Away from the Beacon:
- NBC News is out with a report detailing claims leveled by Pete Hegseth’s former sister-in-law that the defense secretary nominee “caused his second wife to fear for her safety.” Buried nine paragraphs down is a response from Hegseth’s second wife herself, who wrote, “I do not believe your information to be accurate, and I have cc’d my lawyer.”
- Resistance hero Alexander Vindman, who helped blow the whistle on the Trump-Ukraine call that led to the Don’s first impeachment, didn’t get a preemptive pardon from Joe Biden, and his wife Rachel isn’t happy. “I cannot begin to describe the level of betrayal and hurt I feel,” she wrote on Bluesky. When a follower suggested she “should have asked,” Rachel replied, “Have you thought of shutting the fuck up and not talking about things you know nothing about?” Seems like a nice lady.

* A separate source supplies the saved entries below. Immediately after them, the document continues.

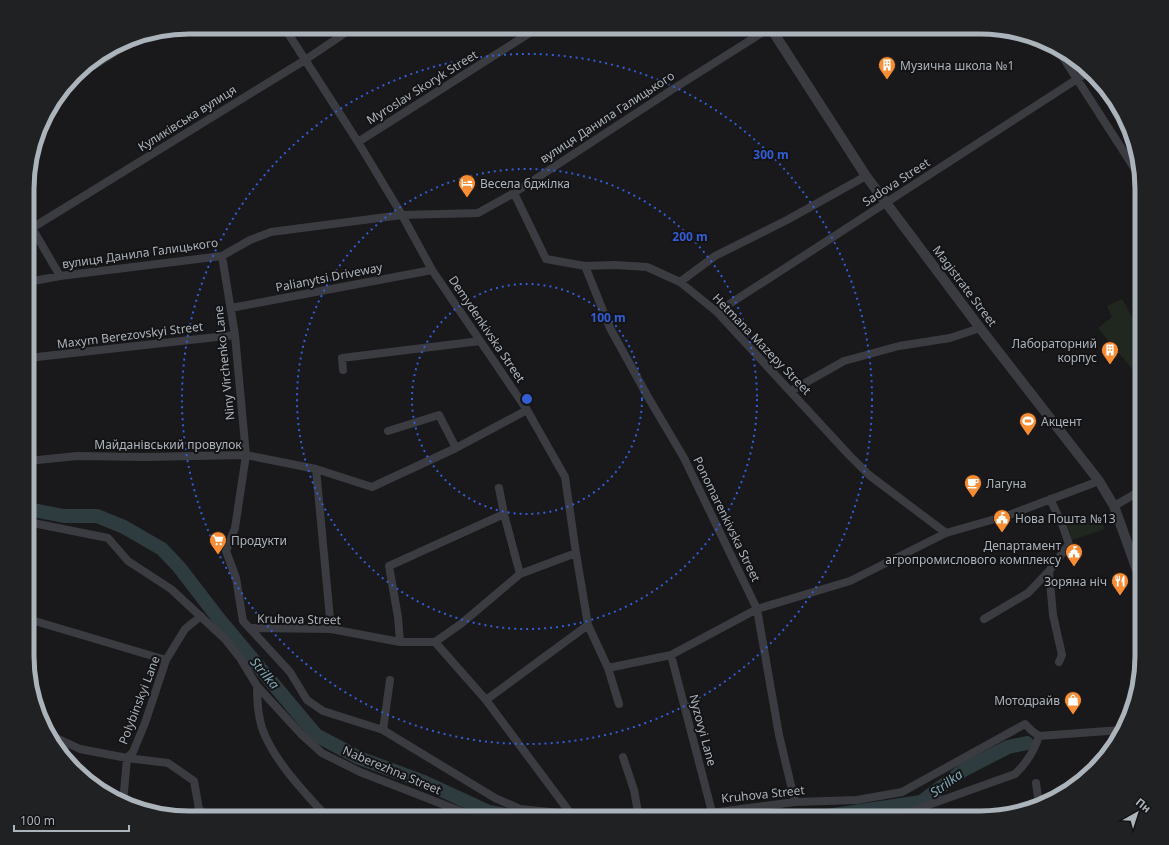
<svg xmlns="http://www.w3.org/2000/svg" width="1169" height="845" viewBox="0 0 1169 845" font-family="'Noto Sans',sans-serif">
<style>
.green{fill:#1f271f}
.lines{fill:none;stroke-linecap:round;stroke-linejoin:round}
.river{stroke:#2e3c40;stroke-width:14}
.minor{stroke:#3a3c41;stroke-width:8}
.tertiary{stroke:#3a3c41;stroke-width:10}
.ring{fill:none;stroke:#325dd4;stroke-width:2;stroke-dasharray:2 4}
.labels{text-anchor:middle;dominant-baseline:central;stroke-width:4;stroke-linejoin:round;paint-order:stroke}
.poi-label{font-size:12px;fill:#abb3bb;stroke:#141416;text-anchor:start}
.street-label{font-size:12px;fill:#abb3bb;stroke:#141416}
.water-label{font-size:13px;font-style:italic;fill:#81a9b7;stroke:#141416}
.rim{fill:none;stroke:#abb3bb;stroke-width:5}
.centre{fill:#325dd4;stroke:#141416;stroke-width:2}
.ring-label{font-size:12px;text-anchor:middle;font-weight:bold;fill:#325dd4;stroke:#141416;stroke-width:4;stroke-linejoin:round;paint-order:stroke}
</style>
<rect width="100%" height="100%" fill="#19191b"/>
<path class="green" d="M1122 299 1142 334 1141 380 1098 328 1112 317 1107 306Z
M1099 514 1105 529 1072 540 1067 524Z"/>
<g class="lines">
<path class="river" d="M28 509 64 516H97L124 527 162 549 179 567 219 619 316 735 359 758 424 782 489 812 523 818
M814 818 921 802 965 769 1008 747 1027 743"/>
<path class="minor" d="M284 27 358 142 402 215 432 270 527 410 565 477 576 553 588 625 608 668 619 704
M1057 48 1142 180
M75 77 139 37
M358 142 539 27
M514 193 546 259 585 266 615 265 647 267 680 282 717 312 849 455 869 475 946 533
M28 221 60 276
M32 228 305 60 354 27
M222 256 235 335 246 455 235 528 226 551 236 578 243 621 290 672 307 700 323 711 383 730 495 798 520 809 571 814
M585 266 610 328 648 397 684 458 757 609 779 735 795 802
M28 282 60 276 222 256 250 240 271 232 402 215 478 213 514 193 673 89 771 27
M680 282 715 256 787 220 866 176
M231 308 432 270
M717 312 1088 72
M28 358 235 335
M343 370 342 358 480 341
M791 391 844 361 899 346 950 338 980 328
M388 431 439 415 456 448
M28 461 77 456 145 457 246 455 316 469 372 487 456 448 527 410
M316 469 331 629
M499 488 504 514 520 574
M1050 499 1062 524 1069 544 1049 571 1053 615 1062 655 1059 662
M1114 506 1142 490
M28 522 108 538 128 561 171 589 225 639 240 658 257 686 302 735 322 753 360 772 478 818
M28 619 166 660
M984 619 1028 593 1049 571
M251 628 331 629 400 642H435L486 700 571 814 607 818
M400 642 398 617 389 566 504 514
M435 642 462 623 520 574 576 553
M671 655 712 812
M608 668 671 655 757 609 850 581 946 533 1009 515 1099 481
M257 686C257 700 258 715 262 728 273 760 305 793 328 818
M486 700 588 625
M383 730 390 680
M48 734 80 749 127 758 168 763 194 781 199 809 209 818
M1039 736 1121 730
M623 757 634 790 639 818
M1036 783 1039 804
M123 803 127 758 133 752 145 723 166 660 185 629 201 616
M895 817 1015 774C1027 763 1034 751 1039 736
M672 818 795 802 857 800 902 792 1025 724 1032 731 1039 736"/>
<path class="tertiary" d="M770 27 866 176 980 328 1099 481 1114 506 1142 584"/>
</g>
<g class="ring">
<circle cx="527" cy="399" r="115"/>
<circle cx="527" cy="399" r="230"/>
<circle cx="527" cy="399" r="345"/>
</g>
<defs>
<g id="building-pin" transform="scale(0.9)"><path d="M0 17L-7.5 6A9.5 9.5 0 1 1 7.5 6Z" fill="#f98d34" stroke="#141416"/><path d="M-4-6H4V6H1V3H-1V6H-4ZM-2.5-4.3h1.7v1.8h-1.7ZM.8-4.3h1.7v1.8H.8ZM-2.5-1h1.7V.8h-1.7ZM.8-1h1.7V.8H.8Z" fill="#fff"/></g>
<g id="hotel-pin" transform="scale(0.9)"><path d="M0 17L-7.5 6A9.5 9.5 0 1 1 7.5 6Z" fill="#f98d34" stroke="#141416"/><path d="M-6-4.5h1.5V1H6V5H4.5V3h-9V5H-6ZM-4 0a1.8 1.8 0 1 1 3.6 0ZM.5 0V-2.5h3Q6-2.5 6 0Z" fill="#fff"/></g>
<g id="stadium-pin" transform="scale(0.9)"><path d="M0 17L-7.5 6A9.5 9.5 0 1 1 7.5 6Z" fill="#f98d34" stroke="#141416"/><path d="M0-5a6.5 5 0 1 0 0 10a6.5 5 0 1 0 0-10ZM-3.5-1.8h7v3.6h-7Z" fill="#fff"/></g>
<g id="cafe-pin" transform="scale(0.9)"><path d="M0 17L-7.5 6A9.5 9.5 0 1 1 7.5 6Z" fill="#f98d34" stroke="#141416"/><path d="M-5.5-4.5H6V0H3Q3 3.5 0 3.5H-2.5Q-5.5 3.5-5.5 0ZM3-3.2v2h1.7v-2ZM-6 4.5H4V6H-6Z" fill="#fff"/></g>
<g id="civic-pin" transform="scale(0.9)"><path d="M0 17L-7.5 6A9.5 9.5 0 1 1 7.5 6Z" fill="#f98d34" stroke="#141416"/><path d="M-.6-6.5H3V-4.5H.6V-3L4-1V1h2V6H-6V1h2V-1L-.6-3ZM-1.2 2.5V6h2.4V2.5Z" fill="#fff"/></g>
<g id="supermarket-pin" transform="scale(0.9)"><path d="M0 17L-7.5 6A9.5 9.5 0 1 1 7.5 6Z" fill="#f98d34" stroke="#141416"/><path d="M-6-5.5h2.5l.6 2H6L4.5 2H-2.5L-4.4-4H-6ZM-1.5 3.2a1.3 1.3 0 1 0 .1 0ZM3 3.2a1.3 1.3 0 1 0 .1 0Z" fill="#fff"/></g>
<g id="restaurant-pin" transform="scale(0.9)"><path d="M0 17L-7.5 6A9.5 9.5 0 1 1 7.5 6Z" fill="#f98d34" stroke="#141416"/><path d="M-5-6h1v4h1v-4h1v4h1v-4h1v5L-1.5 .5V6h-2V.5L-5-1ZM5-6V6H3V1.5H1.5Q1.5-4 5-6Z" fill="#fff"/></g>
<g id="shop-pin" transform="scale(0.9)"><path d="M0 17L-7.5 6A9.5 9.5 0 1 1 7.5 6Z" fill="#f98d34" stroke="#141416"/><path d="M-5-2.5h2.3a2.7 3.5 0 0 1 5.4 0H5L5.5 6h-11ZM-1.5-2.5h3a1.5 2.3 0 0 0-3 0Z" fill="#fff"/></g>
</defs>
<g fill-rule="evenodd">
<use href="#building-pin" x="887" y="65"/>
<use href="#hotel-pin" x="467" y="183"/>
<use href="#building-pin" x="1110" y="350"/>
<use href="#stadium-pin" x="1028" y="421"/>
<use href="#cafe-pin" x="973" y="483"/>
<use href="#civic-pin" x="1002" y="518"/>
<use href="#supermarket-pin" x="218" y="540"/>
<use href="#civic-pin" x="1074" y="552"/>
<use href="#restaurant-pin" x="1120" y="581"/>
<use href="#shop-pin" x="1073" y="700"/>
</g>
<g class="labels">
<g class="poi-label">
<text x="900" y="65">Музична школа №1</text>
<text x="480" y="183">Весела бджілка</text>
<text x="1097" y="343" text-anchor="end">Лабораторний<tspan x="1097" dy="14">корпус</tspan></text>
<text x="1041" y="421">Акцент</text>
<text x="986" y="483">Лагуна</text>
<text x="1015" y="518">Нова Пошта №13</text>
<text x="231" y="540">Продукти</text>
<text x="1061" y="545" text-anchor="end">Департамент<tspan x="1061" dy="14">агропромислового комплексу</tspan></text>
<text x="1107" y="581" text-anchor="end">Зоряна ніч</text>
<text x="1060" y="700" text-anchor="end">Мотодрайв</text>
</g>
<g class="street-label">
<text transform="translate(422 87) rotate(-32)">Myroslav Skoryk Street</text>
<text transform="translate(607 117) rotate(-33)">вулиця Данила Галицького</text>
<text transform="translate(187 118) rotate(-32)">Куликівська вулиця</text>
<text transform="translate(896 182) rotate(-33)">Sadova Street</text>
<text transform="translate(140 253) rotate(-8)">вулиця Данила Галицького</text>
<text transform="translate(329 277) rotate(-11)">Palianytsi Driveway</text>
<text transform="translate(965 286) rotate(53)">Magistrate Street</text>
<text transform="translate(487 329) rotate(56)">Demydenkivska Street</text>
<text transform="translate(130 335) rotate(-7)">Maxym Berezovskyi Street</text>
<text transform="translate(762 344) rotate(46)">Hetmana Mazepy Street</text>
<text transform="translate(224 363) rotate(-96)">Niny Virchenko Lane</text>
<text x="168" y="444">Майданівський провулок</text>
<text transform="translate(727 519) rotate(64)">Ponomarenkivska Street</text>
<text transform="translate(299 619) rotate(1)">Kruhova Street</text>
<text transform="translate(139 700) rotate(-69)">Polybinskyi Lane</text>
<text transform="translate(703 730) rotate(75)">Nyzovyi Lane</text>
<text transform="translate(392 770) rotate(23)">Naberezhna Street</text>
<text transform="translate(763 794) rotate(-6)">Kruhova Street</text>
</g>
<g class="water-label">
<text transform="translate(265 673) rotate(50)">Strilka</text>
<text transform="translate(946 783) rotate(-36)">Strilka</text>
</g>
</g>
<path d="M0 0H1169V845H0ZM189 34H980A155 155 0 0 1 1135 189V656A155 155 0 0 1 980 811H189A155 155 0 0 1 34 656V189A155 155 0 0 1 189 34Z" fill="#202123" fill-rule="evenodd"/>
<path class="rim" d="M189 34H980A155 155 0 0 1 1135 189V656A155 155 0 0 1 980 811H189A155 155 0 0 1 34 656V189A155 155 0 0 1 189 34Z"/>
<circle cx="527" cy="399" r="6" class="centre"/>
<g class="ring-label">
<text x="771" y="159">300 m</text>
<text x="690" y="241">200 m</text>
<text x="608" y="322">100 m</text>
</g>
<g transform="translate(1137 813) rotate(39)" stroke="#141416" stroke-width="3" paint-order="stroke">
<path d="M0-3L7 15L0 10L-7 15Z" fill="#abb3bb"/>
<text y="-6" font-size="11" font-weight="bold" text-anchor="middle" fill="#abb3bb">Пн</text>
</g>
<path d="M14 825v6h115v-6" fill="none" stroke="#abb3bb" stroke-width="2"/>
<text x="20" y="825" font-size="12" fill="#abb3bb" stroke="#141416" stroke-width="3" paint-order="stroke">100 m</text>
</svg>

- A left-wing Episcopal bishop, delivering a sermon to a crowd that included Donald Trump and J.D. Vance, asked the newly sworn-in leaders to protect “gay, lesbian, and transgender children”—and Vance gave the cameras a reaction straight out of The Office.
- Former FBI director Chris Wray wrote his boss, Joe Biden, to advise against a potential commutation for Leonard Peltier, who killed two FBI agents in the 70s. Commuting his sentence, Wray wrote, “would be shattering to the victims’ loved ones and undermine the principles of justice and accountability.” Biden ignored him. Turn on your television, though, and you’ll hear a whole lot about Trump’s pardons for folks who roughed up law enforcement officials—and not so much about this Biden pardon.